Unfortunately, the jar now contains all the Hadoop libraries, which would conflict with the Hadoop daemons’ classpaths. We can indicate to Gradle that certain dependencies need to be downloaded for compilation, but will be provided to the application at runtime by augmenting the Hadoop dependencies. The code then looks like this, with an added dependency on Guava:

// Provided configuration as suggested in GRADLE-784
configuration {
    provided
}
sourceSets {
    main {
        compileClasspath += configurations.provided
    }
}

ext.hadoopVersion = "2.0.0-mr1-cdh4.0.1"
dependencies {
    provided "org.apache.hadoop:hadoop-client:${hadoopVersion}"

    compile "com.google.guava:guava:11.0.2"
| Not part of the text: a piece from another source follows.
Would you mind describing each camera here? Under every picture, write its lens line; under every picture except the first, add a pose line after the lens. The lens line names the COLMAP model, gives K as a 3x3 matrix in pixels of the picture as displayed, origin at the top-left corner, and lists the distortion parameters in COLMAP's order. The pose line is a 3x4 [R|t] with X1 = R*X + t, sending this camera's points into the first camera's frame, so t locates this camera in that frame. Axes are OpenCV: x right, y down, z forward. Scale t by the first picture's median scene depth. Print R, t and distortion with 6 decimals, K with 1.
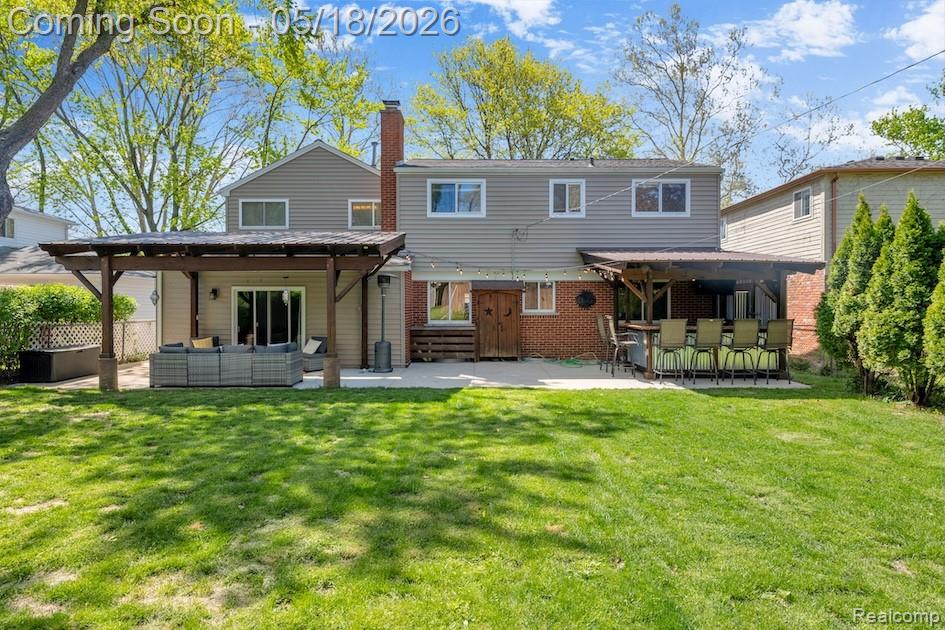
lens RADIAL K [[538.2, 0, 472.1], [0, 538.2, 312.1], [0, 0, 1]] dist [-0.001081, -0.000376]
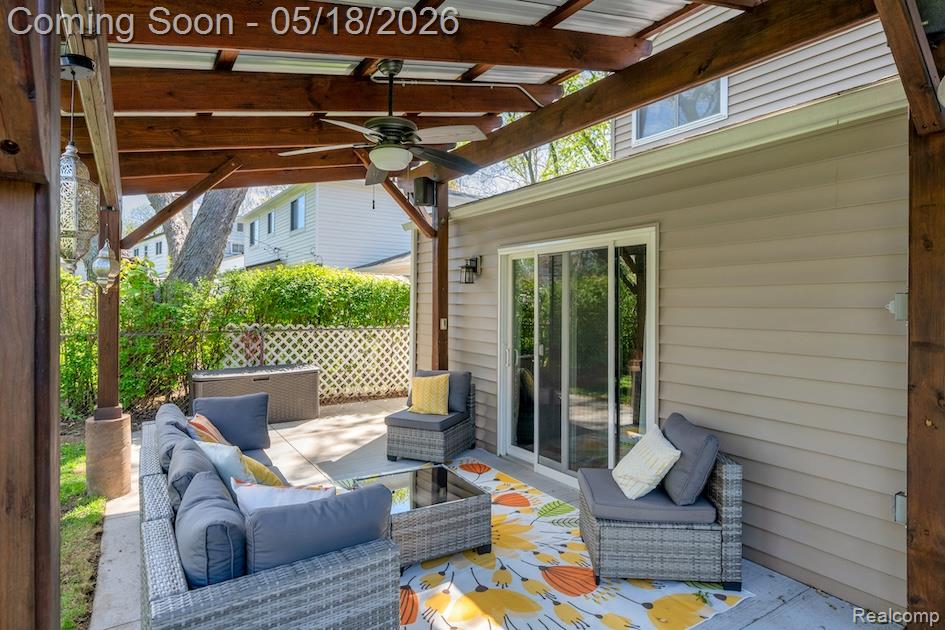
lens RADIAL K [[516.7, 0, 470.1], [0, 516.7, 311.0], [0, 0, 1]] dist [0.000947, 0.000039]
pose [[0.549931, 0.015603, -0.835064, -0.142775], [-0.017314, 0.999824, 0.007279, -0.004459], [0.835031, 0.010455, 0.550104, 0.778765]]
    testCompile "junit:junit:4.8.2"
}

Gradle also has integration with a number of IDEs, such as Eclipse and IntelliJ IDEA. The default integrations can be provided by adding

apply plugin: "eclipse"
apply plugin: "idea"

to add support for generating Eclipse .classpath and .project files and IntelliJ .iml files. The default build output locations may not be desirable, so we configure Eclipse as follows:

eclipse {
    // Ensure Eclipse build output appears in build directory
    classpath {
        defaultOutputDir = file("${buildDir}/eclipse-classes")
    }
}

For Eclipse, simply run gradle eclipse and then import the project into Eclipse. As you update/add dependencies, re-run gradle eclipse to update the .classpath file and refresh in Eclipse. Gradle automatically handles generating a classpath, including linking to source jars.

Recent versions of IntelliJ and the SpringSource Tool Suite also support direct import of Gradle projects. When using this integration, the apply plugin lines are not necessary.

Gradle represents a well-documented and powerful alternative to developing projects in Maven. While not without its quirks, I am significantly happier maintaining an enterprise build in Gradle at Hadapt, compared to the complex Maven build I maintained at VMware. Give it a try.